EXERCISE DATA ▸
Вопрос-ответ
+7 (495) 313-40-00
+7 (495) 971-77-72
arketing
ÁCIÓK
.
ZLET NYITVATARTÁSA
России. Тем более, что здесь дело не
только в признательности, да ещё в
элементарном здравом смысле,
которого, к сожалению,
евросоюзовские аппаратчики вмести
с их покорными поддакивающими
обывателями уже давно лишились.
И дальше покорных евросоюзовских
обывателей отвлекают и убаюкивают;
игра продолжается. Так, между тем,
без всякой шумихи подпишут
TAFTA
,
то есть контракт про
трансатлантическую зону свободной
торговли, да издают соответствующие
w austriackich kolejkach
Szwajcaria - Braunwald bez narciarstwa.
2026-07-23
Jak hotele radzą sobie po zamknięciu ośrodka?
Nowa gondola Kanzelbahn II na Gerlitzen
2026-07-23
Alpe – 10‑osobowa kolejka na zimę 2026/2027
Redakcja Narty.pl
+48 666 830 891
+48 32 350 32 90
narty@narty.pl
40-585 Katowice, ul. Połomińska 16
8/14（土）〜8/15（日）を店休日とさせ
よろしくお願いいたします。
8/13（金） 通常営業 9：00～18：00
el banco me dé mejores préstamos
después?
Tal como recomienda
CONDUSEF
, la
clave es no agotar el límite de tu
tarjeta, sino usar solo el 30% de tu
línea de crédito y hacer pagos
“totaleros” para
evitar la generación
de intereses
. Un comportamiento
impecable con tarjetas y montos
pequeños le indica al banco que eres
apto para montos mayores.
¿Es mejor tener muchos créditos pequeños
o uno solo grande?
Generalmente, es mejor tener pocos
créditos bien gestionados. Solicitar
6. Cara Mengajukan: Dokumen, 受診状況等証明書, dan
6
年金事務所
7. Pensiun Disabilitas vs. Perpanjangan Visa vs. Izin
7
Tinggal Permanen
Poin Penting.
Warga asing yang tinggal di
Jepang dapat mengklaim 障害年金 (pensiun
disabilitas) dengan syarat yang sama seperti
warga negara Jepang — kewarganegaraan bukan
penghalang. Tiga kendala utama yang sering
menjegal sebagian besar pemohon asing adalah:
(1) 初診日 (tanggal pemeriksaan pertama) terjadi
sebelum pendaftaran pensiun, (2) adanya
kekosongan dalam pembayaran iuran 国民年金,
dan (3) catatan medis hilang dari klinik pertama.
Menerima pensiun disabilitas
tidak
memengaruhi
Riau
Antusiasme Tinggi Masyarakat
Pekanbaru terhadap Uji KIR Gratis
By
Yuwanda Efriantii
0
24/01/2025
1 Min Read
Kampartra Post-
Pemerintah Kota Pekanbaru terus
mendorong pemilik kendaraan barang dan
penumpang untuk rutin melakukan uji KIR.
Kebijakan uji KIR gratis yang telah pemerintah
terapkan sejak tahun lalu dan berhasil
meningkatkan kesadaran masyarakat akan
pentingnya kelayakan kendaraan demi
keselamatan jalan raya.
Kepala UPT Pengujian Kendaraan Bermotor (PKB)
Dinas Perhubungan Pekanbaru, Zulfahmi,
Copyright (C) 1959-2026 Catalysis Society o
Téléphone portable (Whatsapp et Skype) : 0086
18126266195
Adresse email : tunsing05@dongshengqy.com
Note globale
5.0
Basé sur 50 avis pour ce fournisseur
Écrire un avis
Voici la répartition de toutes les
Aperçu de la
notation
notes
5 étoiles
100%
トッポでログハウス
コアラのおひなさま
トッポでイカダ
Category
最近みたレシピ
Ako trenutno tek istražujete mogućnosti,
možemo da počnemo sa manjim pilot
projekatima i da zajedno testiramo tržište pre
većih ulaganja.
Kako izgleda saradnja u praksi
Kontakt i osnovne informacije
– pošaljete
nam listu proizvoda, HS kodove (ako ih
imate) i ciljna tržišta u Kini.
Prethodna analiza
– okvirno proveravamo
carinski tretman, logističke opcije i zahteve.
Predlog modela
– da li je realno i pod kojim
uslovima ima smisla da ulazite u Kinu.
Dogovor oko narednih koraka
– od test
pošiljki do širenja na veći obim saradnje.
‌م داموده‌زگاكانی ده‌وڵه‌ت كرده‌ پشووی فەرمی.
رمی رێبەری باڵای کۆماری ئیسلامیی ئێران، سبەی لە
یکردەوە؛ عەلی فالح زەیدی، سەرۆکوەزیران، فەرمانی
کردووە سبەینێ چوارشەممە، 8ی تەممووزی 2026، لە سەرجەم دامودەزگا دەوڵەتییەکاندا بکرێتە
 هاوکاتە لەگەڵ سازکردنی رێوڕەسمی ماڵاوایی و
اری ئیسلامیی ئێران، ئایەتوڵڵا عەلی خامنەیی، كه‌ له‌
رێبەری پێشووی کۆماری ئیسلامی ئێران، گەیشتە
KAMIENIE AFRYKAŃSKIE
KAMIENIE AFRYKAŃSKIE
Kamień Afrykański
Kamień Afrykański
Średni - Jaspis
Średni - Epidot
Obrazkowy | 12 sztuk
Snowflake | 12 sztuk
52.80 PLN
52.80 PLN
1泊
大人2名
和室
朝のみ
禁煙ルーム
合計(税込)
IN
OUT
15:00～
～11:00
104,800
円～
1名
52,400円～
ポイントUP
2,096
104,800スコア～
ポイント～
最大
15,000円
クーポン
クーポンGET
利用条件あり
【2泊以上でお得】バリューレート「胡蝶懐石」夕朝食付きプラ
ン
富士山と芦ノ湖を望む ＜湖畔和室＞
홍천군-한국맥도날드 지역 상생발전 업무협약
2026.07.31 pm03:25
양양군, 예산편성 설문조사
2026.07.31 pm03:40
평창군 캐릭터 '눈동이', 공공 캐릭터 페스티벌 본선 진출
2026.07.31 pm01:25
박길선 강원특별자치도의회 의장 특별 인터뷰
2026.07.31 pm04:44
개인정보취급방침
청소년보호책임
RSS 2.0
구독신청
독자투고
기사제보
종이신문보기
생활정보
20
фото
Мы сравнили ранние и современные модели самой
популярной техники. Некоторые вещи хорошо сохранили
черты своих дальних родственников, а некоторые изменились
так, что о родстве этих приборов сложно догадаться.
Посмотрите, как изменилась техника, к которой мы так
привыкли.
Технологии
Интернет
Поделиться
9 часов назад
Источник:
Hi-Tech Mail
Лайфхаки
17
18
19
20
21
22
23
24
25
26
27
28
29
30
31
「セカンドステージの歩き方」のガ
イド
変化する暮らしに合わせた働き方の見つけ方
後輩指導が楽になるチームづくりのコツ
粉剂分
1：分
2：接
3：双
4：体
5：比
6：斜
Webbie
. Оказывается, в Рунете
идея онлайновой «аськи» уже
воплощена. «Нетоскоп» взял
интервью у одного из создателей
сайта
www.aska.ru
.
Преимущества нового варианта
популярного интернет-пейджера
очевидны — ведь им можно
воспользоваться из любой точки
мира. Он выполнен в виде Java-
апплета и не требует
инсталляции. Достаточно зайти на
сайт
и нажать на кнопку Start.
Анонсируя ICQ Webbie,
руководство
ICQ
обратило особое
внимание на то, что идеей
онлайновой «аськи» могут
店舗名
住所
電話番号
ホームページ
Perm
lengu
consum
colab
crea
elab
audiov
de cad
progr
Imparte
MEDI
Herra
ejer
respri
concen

TASK PROMPT ▸ Transcribe the records from the first line up to and including the line that contains "32 350 32 90".

EXERCISE SOLUTION ▸
Вопрос-ответ
+7 (495) 313-40-00
+7 (495) 971-77-72
arketing
ÁCIÓK
.
ZLET NYITVATARTÁSA
России. Тем более, что здесь дело не
только в признательности, да ещё в
элементарном здравом смысле,
которого, к сожалению,
евросоюзовские аппаратчики вмести
с их покорными поддакивающими
обывателями уже давно лишились.
И дальше покорных евросоюзовских
обывателей отвлекают и убаюкивают;
игра продолжается. Так, между тем,
без всякой шумихи подпишут
TAFTA
,
то есть контракт про
трансатлантическую зону свободной
торговли, да издают соответствующие
w austriackich kolejkach
Szwajcaria - Braunwald bez narciarstwa.
2026-07-23
Jak hotele radzą sobie po zamknięciu ośrodka?
Nowa gondola Kanzelbahn II na Gerlitzen
2026-07-23
Alpe – 10‑osobowa kolejka na zimę 2026/2027
Redakcja Narty.pl
+48 666 830 891
+48 32 350 32 90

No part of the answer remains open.